### ACTIVITY LIST
a – Return the passage of the award agreement excerpt from "5. Method of" to "election of Participant.", word for word.
b – According to the award agreement excerpt, who determines whether Participant's arrangements for paying withholding taxes are satisfactory?

5. Method of Payment. Payment of the aggregate Exercise Price will be by any of the
following, or a combination thereof, at the election of Participant.
(a) cash;
(b) check;
(c) consideration received by the Company under a formal cashless exercise program adopted by
the Company in connection with the Plan; or
(d) surrender of other Shares which have a Fair Market Value on the date of surrender equal to
the aggregate Exercise Price of the Exercised Shares, provided that accepting such Shares, in the
sole discretion of the Administrator, will not result in any adverse accounting consequences to the
Company.
6. Tax Obligations.
(a) Withholding Taxes. Notwithstanding any contrary provision of this Award
Agreement, no certificate representing the Shares will be issued to Participant, unless and until
satisfactory arrangements (as determined by the Administrator) will have been made by Participant
with respect to the payment of income, employment and other taxes which the Company determines must
be withheld with respect to such Shares. To the extent determined appropriate by the Company in
its discretion, it will have the right (but not the obligation) to satisfy any tax withholding
obligations by reducing the number of Shares otherwise deliverable to Participant. If Participant
fails to make satisfactory arrangements for the payment of any required tax withholding obligations
hereunder at the time of the Option exercise, Participant acknowledges and agrees that the Company
may refuse to honor the exercise and refuse to deliver Shares if such withholding amounts are not
delivered at the time of exercise.

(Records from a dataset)
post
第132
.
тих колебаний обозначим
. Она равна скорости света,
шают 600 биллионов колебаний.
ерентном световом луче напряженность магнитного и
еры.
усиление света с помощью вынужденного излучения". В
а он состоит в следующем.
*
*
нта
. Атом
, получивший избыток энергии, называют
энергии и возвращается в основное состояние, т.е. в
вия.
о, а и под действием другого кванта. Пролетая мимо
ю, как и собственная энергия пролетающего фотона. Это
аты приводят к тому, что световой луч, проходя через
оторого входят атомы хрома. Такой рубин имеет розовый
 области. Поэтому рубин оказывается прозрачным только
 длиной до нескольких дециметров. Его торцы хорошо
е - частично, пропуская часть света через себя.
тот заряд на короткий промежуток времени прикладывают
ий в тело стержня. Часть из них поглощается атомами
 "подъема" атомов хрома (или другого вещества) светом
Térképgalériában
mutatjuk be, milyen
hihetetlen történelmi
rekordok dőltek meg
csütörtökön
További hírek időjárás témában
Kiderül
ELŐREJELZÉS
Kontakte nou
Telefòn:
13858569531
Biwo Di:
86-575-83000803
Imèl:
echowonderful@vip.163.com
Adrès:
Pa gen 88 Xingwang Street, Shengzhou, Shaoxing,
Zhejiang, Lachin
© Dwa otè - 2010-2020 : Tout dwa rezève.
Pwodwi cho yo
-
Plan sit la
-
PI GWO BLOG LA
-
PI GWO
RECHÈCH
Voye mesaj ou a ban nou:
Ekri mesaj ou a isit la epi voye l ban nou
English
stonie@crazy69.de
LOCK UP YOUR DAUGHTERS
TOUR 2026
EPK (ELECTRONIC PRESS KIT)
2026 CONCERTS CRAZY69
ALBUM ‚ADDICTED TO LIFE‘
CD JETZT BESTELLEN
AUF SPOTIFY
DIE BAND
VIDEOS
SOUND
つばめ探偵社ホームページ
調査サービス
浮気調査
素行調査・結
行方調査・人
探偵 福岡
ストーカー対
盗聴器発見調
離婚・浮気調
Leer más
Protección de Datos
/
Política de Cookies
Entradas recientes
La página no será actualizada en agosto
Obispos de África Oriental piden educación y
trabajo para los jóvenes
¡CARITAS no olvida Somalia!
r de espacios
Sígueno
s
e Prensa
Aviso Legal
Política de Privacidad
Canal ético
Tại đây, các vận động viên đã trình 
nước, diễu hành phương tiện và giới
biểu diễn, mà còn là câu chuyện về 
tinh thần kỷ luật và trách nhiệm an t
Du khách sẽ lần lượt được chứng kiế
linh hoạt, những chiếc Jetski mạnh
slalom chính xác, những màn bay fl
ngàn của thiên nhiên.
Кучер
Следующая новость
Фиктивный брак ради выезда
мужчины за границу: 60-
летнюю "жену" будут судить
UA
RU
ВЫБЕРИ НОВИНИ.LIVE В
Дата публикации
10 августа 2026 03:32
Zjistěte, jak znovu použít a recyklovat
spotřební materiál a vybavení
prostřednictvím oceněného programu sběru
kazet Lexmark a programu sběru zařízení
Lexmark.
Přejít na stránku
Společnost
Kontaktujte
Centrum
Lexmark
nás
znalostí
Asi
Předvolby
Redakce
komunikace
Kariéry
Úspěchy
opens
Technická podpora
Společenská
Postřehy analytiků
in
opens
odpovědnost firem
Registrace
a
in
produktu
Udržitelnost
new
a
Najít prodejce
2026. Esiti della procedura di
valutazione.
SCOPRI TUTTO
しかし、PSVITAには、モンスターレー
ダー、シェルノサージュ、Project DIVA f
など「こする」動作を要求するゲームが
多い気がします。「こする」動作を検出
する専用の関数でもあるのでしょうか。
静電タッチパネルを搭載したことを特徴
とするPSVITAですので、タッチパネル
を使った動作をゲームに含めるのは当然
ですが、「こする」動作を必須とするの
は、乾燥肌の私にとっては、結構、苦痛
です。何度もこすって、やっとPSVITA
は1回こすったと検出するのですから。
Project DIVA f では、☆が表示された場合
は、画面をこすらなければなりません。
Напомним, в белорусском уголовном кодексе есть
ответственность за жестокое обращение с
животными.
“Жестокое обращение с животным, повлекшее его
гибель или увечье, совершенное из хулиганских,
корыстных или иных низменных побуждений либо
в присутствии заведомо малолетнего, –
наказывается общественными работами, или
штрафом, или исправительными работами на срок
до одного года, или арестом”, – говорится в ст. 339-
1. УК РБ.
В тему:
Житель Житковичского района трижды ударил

### RESULTS FOR THE EXERCISE
a –
5. Method of Payment. Payment of the aggregate Exercise Price will be by any of the
following, or a combination thereof, at the election of Participant.

b – The Administrator.